» WHAT YOU HAVE TO DO: Which lines below fall between the one containing "Page size: 2001x1125." and the one containing "text_box [106, 159, 917, 926]"? Repeat them exactly, counting both of those lines, and add nothing else.

##############################

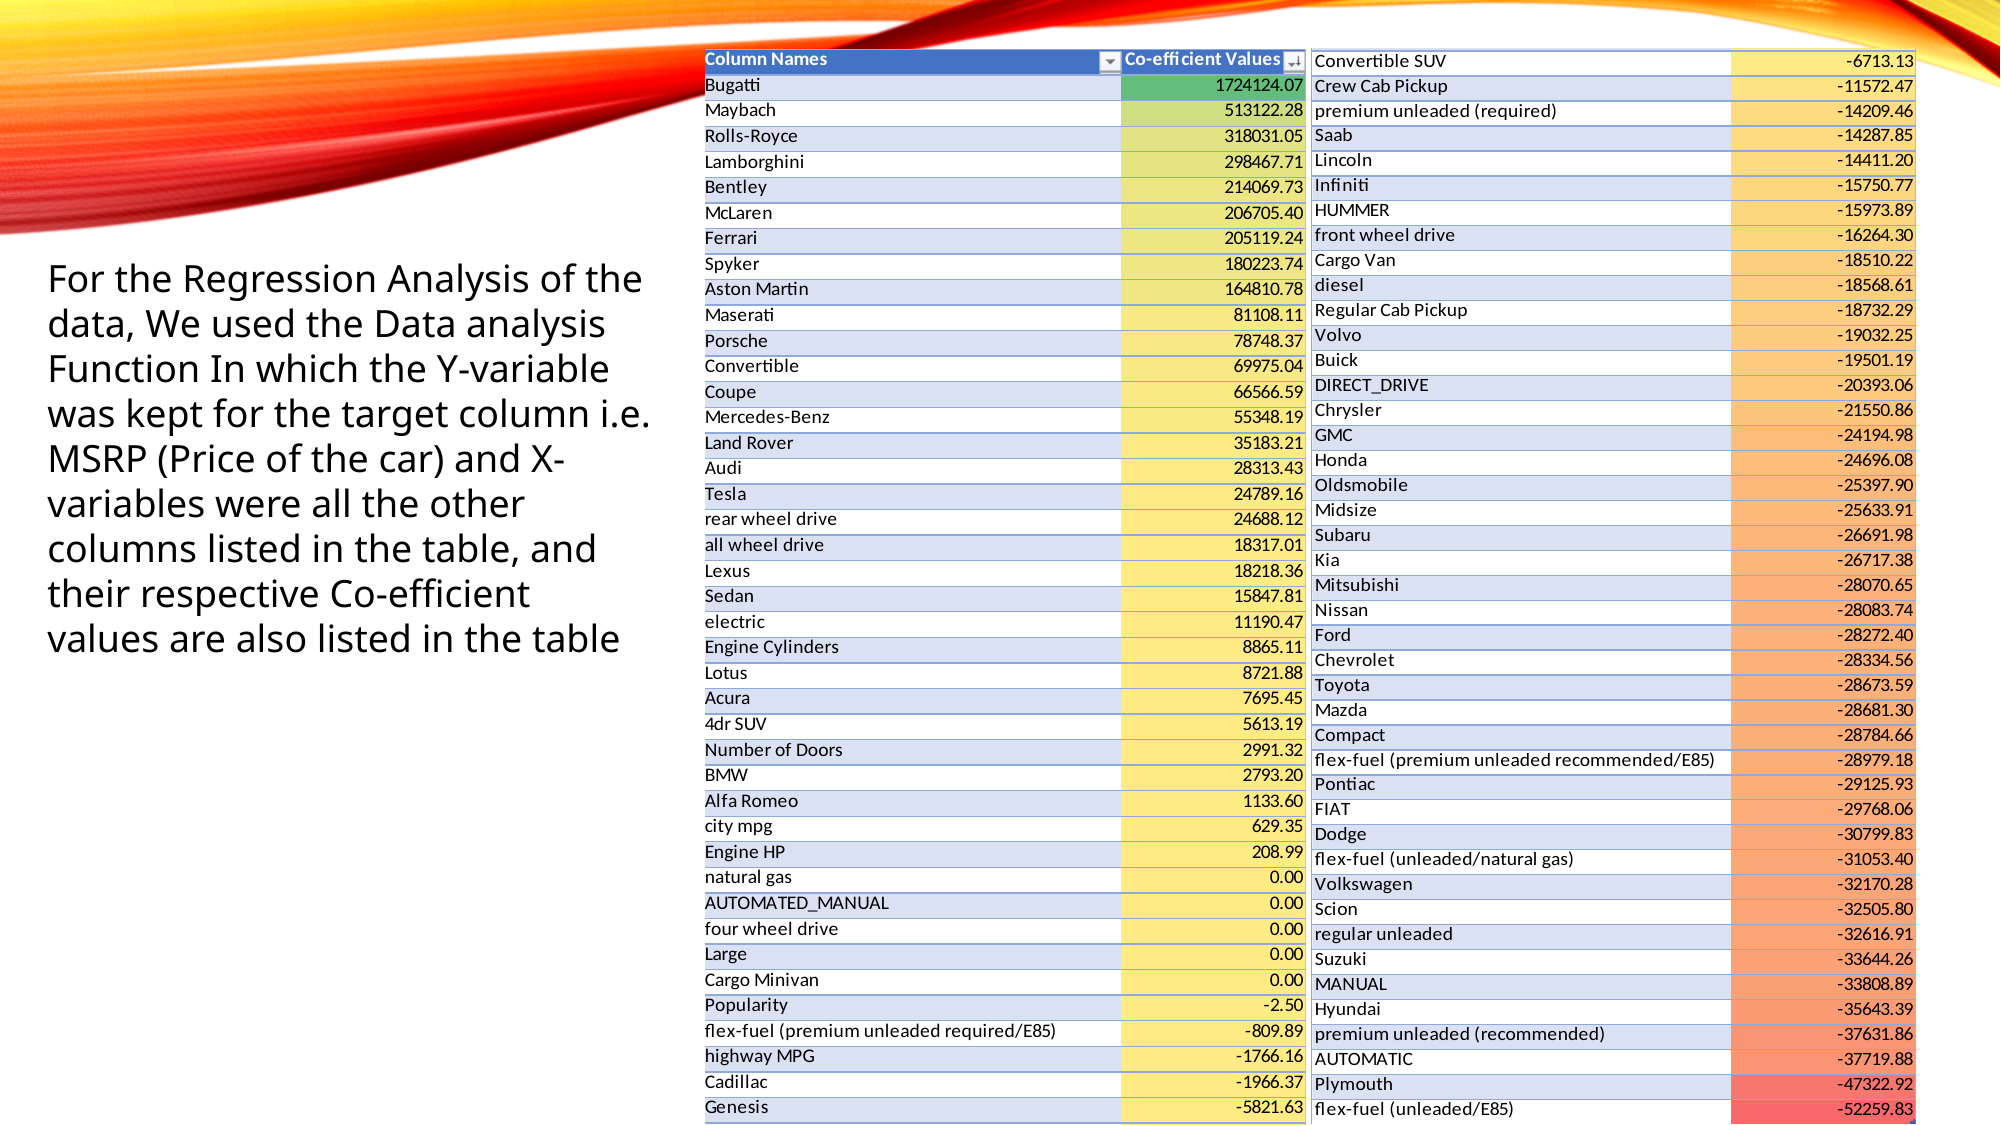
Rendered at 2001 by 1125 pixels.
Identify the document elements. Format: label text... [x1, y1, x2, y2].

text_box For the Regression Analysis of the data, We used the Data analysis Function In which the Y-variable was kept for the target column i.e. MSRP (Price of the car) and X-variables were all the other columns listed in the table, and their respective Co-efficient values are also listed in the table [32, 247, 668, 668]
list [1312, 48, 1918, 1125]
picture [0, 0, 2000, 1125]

##############################

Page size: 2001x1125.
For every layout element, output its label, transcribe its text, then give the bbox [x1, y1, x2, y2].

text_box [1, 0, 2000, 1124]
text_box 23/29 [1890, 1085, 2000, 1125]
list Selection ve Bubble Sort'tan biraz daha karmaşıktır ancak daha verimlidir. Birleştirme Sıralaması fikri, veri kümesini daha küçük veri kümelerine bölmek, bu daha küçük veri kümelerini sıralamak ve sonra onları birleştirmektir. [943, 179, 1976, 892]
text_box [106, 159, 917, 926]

##############################

» EXERCISE OUTPUT:
Page size: 2001x1125.
For every layout element, output its label, transcribe its text, then give the bbox [x1, y1, x2, y2].

text_box [1, 0, 2000, 1124]
text_box 23/29 [1890, 1085, 2000, 1125]
list Selection ve Bubble Sort'tan biraz daha karmaşıktır ancak daha verimlidir. Birleştirme Sıralaması fikri, veri kümesini daha küçük veri kümelerine bölmek, bu daha küçük veri kümelerini sıralamak ve sonra onları birleştirmektir. [943, 179, 1976, 892]
text_box [106, 159, 917, 926]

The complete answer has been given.